Task statement: Copy the records below word for word, leaving out nothing.

..........

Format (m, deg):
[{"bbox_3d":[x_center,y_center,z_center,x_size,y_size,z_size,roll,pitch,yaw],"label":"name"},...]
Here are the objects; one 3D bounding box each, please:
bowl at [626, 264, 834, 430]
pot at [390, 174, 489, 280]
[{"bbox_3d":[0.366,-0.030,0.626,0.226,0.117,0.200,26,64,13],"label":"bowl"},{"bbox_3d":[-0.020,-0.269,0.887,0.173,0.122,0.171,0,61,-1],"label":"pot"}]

..........

Result of the task:
Format (m, deg):
[{"bbox_3d":[x_center,y_center,z_center,x_size,y_size,z_size,roll,pitch,yaw],"label":"name"},...]
Here are the objects; one 3D bounding box each, please:
bowl at [626, 264, 834, 430]
pot at [390, 174, 489, 280]
[{"bbox_3d":[0.366,-0.030,0.626,0.226,0.117,0.200,26,64,13],"label":"bowl"},{"bbox_3d":[-0.020,-0.269,0.887,0.173,0.122,0.171,0,61,-1],"label":"pot"}]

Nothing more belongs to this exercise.